■ Activity ■
Return the opening lines of the material, word for word. End with the line that contains "io depois que outra".

═══ Source records ═══

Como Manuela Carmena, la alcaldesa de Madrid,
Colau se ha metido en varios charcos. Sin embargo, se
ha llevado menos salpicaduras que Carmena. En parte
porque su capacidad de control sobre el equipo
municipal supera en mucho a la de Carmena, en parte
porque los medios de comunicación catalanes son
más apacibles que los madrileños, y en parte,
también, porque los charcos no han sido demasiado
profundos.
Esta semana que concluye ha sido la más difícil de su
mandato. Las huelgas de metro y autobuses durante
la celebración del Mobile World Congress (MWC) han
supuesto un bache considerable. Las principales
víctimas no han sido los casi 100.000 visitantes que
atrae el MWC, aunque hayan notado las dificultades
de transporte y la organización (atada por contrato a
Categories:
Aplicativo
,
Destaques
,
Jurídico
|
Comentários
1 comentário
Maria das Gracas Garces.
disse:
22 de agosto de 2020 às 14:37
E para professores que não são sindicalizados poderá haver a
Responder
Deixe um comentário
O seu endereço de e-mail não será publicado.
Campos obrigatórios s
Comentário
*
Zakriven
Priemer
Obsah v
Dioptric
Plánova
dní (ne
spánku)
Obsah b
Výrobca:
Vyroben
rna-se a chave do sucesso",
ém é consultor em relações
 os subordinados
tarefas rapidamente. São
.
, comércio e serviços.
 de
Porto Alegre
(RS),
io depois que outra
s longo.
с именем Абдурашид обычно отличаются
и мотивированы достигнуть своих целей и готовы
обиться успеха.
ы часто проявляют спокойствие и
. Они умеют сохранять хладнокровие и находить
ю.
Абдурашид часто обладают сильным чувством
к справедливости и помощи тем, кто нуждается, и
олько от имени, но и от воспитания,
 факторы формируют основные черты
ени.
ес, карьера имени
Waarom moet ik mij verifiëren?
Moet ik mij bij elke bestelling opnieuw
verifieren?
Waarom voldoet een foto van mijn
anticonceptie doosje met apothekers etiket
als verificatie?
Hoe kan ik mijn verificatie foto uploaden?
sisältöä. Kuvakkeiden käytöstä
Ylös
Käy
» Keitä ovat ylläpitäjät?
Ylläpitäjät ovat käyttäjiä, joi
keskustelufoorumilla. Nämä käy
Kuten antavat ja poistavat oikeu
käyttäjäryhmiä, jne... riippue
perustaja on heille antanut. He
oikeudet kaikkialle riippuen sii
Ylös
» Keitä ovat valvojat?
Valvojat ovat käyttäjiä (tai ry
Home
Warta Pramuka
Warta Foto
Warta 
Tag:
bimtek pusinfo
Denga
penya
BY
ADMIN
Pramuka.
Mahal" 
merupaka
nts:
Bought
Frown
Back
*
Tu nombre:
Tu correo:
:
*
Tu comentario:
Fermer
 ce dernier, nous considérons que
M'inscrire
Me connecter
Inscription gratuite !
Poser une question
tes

═══

■ Completed exercise ■
Como Manuela Carmena, la alcaldesa de Madrid,
Colau se ha metido en varios charcos. Sin embargo, se
ha llevado menos salpicaduras que Carmena. En parte
porque su capacidad de control sobre el equipo
municipal supera en mucho a la de Carmena, en parte
porque los medios de comunicación catalanes son
más apacibles que los madrileños, y en parte,
también, porque los charcos no han sido demasiado
profundos.
Esta semana que concluye ha sido la más difícil de su
mandato. Las huelgas de metro y autobuses durante
la celebración del Mobile World Congress (MWC) han
supuesto un bache considerable. Las principales
víctimas no han sido los casi 100.000 visitantes que
atrae el MWC, aunque hayan notado las dificultades
de transporte y la organización (atada por contrato a
Categories:
Aplicativo
,
Destaques
,
Jurídico
|
Comentários
1 comentário
Maria das Gracas Garces.
disse:
22 de agosto de 2020 às 14:37
E para professores que não são sindicalizados poderá haver a
Responder
Deixe um comentário
O seu endereço de e-mail não será publicado.
Campos obrigatórios s
Comentário
*
Zakriven
Priemer
Obsah v
Dioptric
Plánova
dní (ne
spánku)
Obsah b
Výrobca:
Vyroben
rna-se a chave do sucesso",
ém é consultor em relações
 os subordinados
tarefas rapidamente. São
.
, comércio e serviços.
 de
Porto Alegre
(RS),
io depois que outra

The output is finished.